-- EXCERPT --
━━━━━━━━━━━━━━━━━━━━

Staghorn ferns, Platycerium, are popular ornamental plants.
They are an epiphitic plant, meaning they usually grows on rocks, trees, plaques or other substrates. They are frequently used as garden features, especially in tropical themed gardens, where they may grow to more than one metre in width, and are widely sought after by plant collectors, as a large, full-grown specimens can take many years to grow to maturity.
The staghorn is native to tropical and temperate regions in South America, Africa, Southeast Asia, Australia and New Guinea. Its name reflects its unique shape, which resembles the antlers of a stag, or male deer.
Staghorns prefer bright, indirect sunlight.
They can handle morning or afternoon sun without any problem, or even full sun, however they won’t grow as big and will look a bit yellow. They will grow on most trees, though they prefer trees with coarse bark.
It is essential that they are well drained and watered frequently in hot, dry conditions. They can survive occasional freezing temperatures, but do better when in a frost-free position. In cooler climates it is best not to water in winter, or only in prolonged dry periods.
Staghorn ferns don’t need any looking after if they are growing on a tree, as they will feed on the leaf litter that falls behind them. Otherwise, a few slow release pellets, or better still, some organic fertiliser a few times a year during summer will be enough.
Repotting and propagation
The best place for a staghorn is of course on a tree
They can be tied onto the tree using an old stocking or strong plastic strapping. It is essential to keep the stocking or strap well below the heart of the plant by at least 30 to 50 mm. With staghorns all new leaves grow directly from the heart so they should never be damaged.

━━━━━━━━━━━━━━━━━━━━

-- EXTRACTED RECORDS --
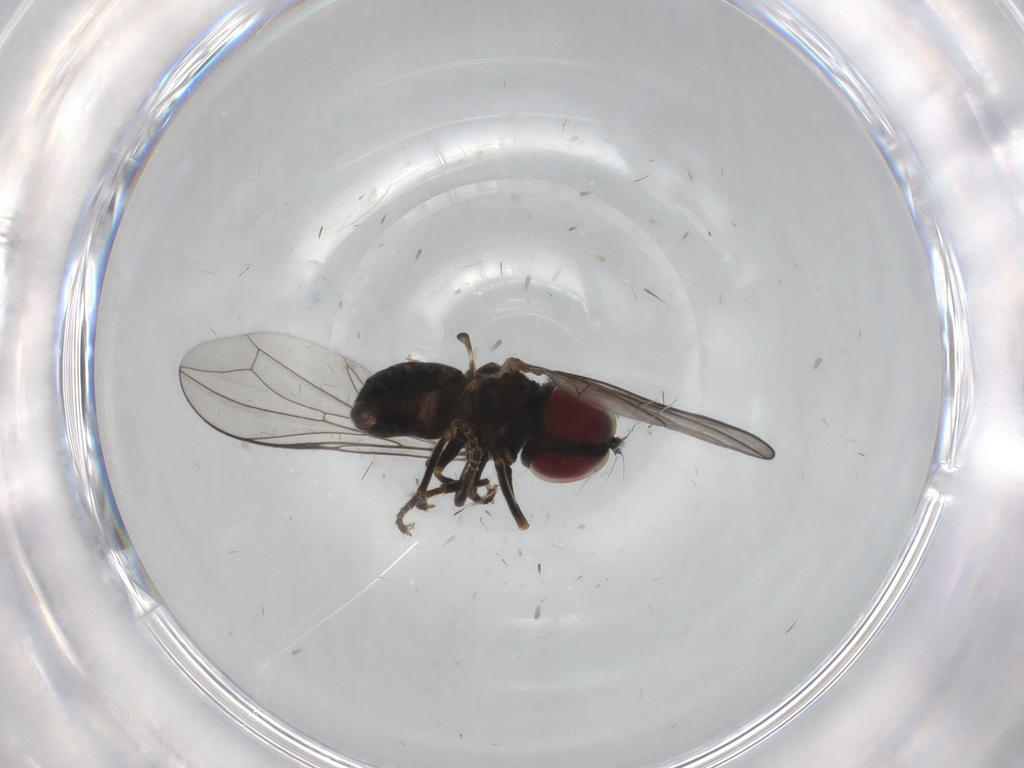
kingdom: Animalia
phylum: Arthropoda
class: Insecta
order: Diptera
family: Pipunculidae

━━━━━━━━━━━━━━━━━━━━

-- WORK INSTRUCTIONS --
Continue the text on staghorn ferns, starting right after its last sentence. The items come from a different source than the text.

-- OUTPUT FOR THIS EXERCISE --
The stocking or strap can be removed after the staghorn has grown onto the tree or board; it may take up to a year to attach itself properly. Our staghorns grow on a hardwood backing board and they will happily grow on it for quite a few years, however, with the moist environment the boards won’t last forever, so it might be necessary to remount the staghorn onto a bigger board.
When remounting don’t be afraid to cut some of the excess back off the staghorn, so long as you leave at least 120 to 150mm in thickness. It is very important to mount the staghorn tight against the new board or the same when tying onto a tree. Shape the staghorn to fit tight against the board or tree without any large air pockets. If there is some space between the board or tree and the staghorn you can fill it in with old leaves packed tight.
Tips for growing
The Platycerium bifurcatum (elkhorn) and Platycerium Superbum (staghorn) are native to Australia, making them the most commonly available staghorns on the market, and is not a difficult plant to grow and maintain.
If kept indoors, they should be misted frequently to maintain humidity during the warm, growing months. They are more tolerant to cold conditions than most people expect, and the larger plants can go for quite long periods of time without water. The brown, flat leaves at the base of the plant should not be removed, as they are essential to the health of the plant.
Problems and pests
Staghorns are hardy plants and not prone to many insect problems.
They can be attacked by grubs (larvae) the grubs will make little holes in the plant and hide behind the leaves making them difficult to catch. They come out at night and climb to the top of the plant to cut of small pieces of leaf, so this is the best time to get them.
The most common problem is overwatering especially in winter or cooler climates, if your stag develops dark brown or black area’s around the heart it is most likely too wet and maybe also in too dark a spot; always allow it to dry out a little in between watering, and if your staghorn is on a tree in the garden, only water in prolonged dry spells.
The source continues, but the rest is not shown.